선택한 글:
________

☁️ Terraform GCP Provider 기초
문서 목적
Google Cloud Platform에서 가장 많이 사용하는 리소스들의 Terraform 코드 블럭을 제공합니다. 복사-붙여넣기하여 바로 사용 가능한 실전 스니펫 모음입니다.
📑 목차
1. Provider 설정
🔧 기본 Provider 설정
# 📊 Terraform 블럭
terraform {
required_version = ">= 1.0"
required_providers {
google = {
source = "hashicorp/google"
version = "~> 5.0"
}
}
}
# 📊 Provider 설정 - 기본
provider "google" {
project = "my-project-id"
region = "asia-northeast3" # 서울 리전
zone = "asia-northeast3-a"
}🌍 멀티 프로젝트 설정
# 📊 프로덕션 프로젝트
provider "google" {
alias = "prod"
project = "my-prod-project"
region = "asia-northeast3"
}
# 📊 개발 프로젝트
provider "google" {
alias = "dev"
project = "my-dev-project"
region = "asia-northeast3"
}
# 📊 미국 프로젝트 (글로벌 서비스)
provider "google" {
alias = "us"
project = "my-us-project"
region = "us-central1"
}
# 사용 예시
resource "google_compute_instance" "prod_vm" {
provider = google.prod
# ...
}🔐 자격증명 설정
# 방법 1: 서비스 계정 키 파일 (권장)
provider "google" {
project = "my-project-id"
credentials = file("~/.gcp/my-project-key.json")
region = "asia-northeast3"
}
# 방법 2: 환경 변수 사용
# export GOOGLE_APPLICATION_CREDENTIALS="/path/to/keyfile.json"
# export GOOGLE_PROJECT="my-project-id"
# export GOOGLE_REGION="asia-northeast3"
provider "google" {
# 환경 변수가 자동으로 사용됨
}
# 방법 3: gcloud CLI 인증 사용 (로컬 개발)
# gcloud auth application-default login
provider "google" {
project = "my-project-id"
region = "asia-northeast3"
}🏷️ 기본 라벨 설정
provider "google" {
project = "my-project-id"
region = "asia-northeast3"
# 모든 리소스에 자동 적용될 기본 라벨
default_labels = {
environment = "production"
managed_by = "terraform"
team = "devops"
project = "myapp"
}
}2. Compute Engine
🖥️ VM 인스턴스
# 📊 Compute Instance
resource "google_compute_instance" "web" {
name = "web-server"
machine_type = "e2-micro" # 프리티어
zone = "asia-northeast3-a"
# 부팅 디스크
boot_disk {
initialize_params {
image = "ubuntu-os-cloud/ubuntu-2204-lts"
size = 20
type = "pd-standard"
}
}
# 네트워크 인터페이스
network_interface {
network = "default"
# 외부 IP 할당
access_config {
# Ephemeral IP
}
}
# 메타데이터
metadata = {
ssh-keys = "username:${file("~/.ssh/id_rsa.pub")}"

________

제공 자료:
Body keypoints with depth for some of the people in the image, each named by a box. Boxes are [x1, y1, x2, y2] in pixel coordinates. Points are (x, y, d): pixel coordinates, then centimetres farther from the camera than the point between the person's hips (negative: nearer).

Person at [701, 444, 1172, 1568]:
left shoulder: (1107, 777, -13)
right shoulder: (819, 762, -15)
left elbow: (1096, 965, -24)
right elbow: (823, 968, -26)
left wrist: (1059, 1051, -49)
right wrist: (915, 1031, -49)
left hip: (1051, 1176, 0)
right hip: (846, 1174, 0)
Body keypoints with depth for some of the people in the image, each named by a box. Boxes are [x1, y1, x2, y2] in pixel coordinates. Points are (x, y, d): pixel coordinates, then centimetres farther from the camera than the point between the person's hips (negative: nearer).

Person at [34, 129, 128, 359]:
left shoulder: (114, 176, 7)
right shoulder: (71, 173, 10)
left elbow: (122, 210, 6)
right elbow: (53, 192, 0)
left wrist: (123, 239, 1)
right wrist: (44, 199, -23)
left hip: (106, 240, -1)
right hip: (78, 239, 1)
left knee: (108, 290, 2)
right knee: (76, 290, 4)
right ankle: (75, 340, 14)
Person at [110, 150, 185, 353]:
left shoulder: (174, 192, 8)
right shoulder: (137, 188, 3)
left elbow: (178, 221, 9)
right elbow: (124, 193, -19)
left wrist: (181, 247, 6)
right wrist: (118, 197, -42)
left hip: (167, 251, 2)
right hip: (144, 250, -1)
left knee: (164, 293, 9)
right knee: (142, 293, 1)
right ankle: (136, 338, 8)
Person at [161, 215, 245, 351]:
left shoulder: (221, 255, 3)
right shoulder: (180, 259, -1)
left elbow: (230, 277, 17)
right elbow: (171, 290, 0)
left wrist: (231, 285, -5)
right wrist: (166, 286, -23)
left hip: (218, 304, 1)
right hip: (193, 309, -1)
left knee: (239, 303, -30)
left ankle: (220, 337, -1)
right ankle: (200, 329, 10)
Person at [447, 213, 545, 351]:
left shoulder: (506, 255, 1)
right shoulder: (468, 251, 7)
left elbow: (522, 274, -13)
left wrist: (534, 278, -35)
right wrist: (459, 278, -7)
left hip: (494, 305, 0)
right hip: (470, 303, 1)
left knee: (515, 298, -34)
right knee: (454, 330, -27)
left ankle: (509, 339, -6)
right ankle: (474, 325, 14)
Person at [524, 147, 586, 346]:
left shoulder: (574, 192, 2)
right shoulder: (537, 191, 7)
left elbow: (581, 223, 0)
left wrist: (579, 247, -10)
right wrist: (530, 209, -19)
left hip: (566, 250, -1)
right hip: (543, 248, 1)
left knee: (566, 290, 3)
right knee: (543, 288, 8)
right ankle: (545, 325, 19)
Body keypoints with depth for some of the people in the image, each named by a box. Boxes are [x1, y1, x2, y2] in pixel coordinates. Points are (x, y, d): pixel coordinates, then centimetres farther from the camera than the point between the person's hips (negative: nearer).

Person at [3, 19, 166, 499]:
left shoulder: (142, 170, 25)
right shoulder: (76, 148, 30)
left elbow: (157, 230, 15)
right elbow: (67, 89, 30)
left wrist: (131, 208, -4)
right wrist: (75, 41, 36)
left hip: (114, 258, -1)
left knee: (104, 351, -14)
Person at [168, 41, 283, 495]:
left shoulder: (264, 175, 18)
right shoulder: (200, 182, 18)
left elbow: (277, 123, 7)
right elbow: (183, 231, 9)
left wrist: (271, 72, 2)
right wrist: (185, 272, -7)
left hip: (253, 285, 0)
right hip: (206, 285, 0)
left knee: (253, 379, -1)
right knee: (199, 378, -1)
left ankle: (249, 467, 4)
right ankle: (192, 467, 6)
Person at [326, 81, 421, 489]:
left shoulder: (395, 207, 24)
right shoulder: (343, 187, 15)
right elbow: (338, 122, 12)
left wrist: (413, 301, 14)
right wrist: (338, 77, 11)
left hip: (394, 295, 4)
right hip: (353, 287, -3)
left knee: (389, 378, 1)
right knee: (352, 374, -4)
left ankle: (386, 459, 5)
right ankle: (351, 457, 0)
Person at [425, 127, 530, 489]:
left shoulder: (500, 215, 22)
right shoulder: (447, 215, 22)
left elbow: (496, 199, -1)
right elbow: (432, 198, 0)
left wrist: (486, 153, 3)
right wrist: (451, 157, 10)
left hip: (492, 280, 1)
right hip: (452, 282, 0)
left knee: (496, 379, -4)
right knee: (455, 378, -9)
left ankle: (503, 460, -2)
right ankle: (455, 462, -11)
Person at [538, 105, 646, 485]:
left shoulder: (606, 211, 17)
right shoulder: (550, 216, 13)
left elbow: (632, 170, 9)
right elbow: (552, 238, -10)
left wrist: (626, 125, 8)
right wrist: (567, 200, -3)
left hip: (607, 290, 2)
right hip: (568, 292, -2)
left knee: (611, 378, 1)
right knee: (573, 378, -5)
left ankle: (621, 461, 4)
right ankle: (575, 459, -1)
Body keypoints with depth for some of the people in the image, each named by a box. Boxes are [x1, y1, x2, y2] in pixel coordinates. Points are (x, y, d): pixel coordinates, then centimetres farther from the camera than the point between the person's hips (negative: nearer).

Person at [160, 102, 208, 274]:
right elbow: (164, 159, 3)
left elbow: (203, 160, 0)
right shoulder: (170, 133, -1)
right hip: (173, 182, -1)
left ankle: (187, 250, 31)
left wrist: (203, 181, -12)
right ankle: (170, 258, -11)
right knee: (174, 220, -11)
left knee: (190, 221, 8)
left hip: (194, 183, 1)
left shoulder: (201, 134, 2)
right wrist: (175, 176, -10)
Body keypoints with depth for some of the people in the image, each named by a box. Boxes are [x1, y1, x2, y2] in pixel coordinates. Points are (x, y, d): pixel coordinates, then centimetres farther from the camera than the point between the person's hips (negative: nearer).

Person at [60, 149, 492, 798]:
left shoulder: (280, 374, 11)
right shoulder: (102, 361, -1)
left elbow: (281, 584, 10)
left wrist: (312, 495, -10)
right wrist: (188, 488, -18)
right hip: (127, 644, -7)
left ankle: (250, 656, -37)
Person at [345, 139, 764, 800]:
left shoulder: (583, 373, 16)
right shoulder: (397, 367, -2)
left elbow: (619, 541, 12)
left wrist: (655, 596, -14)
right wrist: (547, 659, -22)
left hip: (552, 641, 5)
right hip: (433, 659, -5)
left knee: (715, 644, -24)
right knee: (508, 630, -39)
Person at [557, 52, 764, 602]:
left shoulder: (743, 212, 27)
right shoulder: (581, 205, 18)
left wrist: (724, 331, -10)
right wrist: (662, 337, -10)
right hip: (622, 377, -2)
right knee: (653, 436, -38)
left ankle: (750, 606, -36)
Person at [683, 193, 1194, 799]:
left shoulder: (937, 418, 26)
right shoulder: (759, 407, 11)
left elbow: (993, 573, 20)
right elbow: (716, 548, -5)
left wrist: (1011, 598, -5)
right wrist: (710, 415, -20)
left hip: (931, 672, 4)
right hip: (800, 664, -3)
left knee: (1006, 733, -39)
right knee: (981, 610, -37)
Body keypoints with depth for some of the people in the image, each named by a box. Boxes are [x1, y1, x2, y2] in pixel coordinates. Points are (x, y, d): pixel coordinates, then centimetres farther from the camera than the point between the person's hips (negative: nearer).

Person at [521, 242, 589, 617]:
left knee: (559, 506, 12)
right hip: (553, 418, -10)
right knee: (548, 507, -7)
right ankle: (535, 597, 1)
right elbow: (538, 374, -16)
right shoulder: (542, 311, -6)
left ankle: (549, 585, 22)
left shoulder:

________

작업 지시 1:
Terraform GCP 문서를 보고 답하세요.
(a) 기본 Provider 설정에서 google provider의 version 값은 무엇인가요?
(b) 멀티 프로젝트 설정에서 alias가 "us"인 provider의 region은 무엇인가요?
(c) VM 인스턴스 "web"의 machine_type은 무엇인가요?
작업 지시 2:
Terraform GCP 문서의 기본 라벨 설정에서 default_labels에 들어 있는 키와 값은 무엇인가요? 모두 적으세요.
작업 지시 3:
Terraform GCP 문서가 끊긴 바로 다음 줄부터 이어 쓰세요.

답변 1:
(a) "~> 5.0"
(b) "us-central1"
(c) "e2-micro"

답변 2:
environment = "production"
managed_by = "terraform"
team = "devops"
project = "myapp"

답변 3:
}
# 시작 스크립트
metadata_startup_script = <<-EOF
#!/bin/bash
apt-get update
apt-get install -y nginx
systemctl start nginx
systemctl enable nginx
echo "<h1>Hello from Terraform!</h1>" > /var/www/html/index.html
EOF
# 서비스 계정
service_account {
email = google_service_account.vm.email
scopes = ["cloud-platform"]
}
# 라벨
labels = {
role = "web-server"
}
tags = ["http-server", "https-server"]
}
# 📊 방화벽 규칙 - HTTP
resource "google_compute_firewall" "http" {
name = "allow-http"
network = "default"
allow {
protocol = "tcp"
ports = ["80"]
}
source_ranges = ["0.0.0.0/0"]
target_tags = ["http-server"]
}📦 Instance Template & Managed Instance Group
# 📊 Instance Template
resource "google_compute_instance_template" "web" {
name_prefix = "web-template-"
machine_type = "e2-medium"
region = "asia-northeast3"
disk {
source_image = "ubuntu-os-cloud/ubuntu-2204-lts"
auto_delete = true
boot = true
disk_size_gb = 20
}
network_interface {
network = "default"
access_config {
# Ephemeral IP
}
}
metadata_startup_script = <<-EOF
#!/bin/bash
apt-get update
apt-get install -y nginx
HOSTNAME=$(hostname)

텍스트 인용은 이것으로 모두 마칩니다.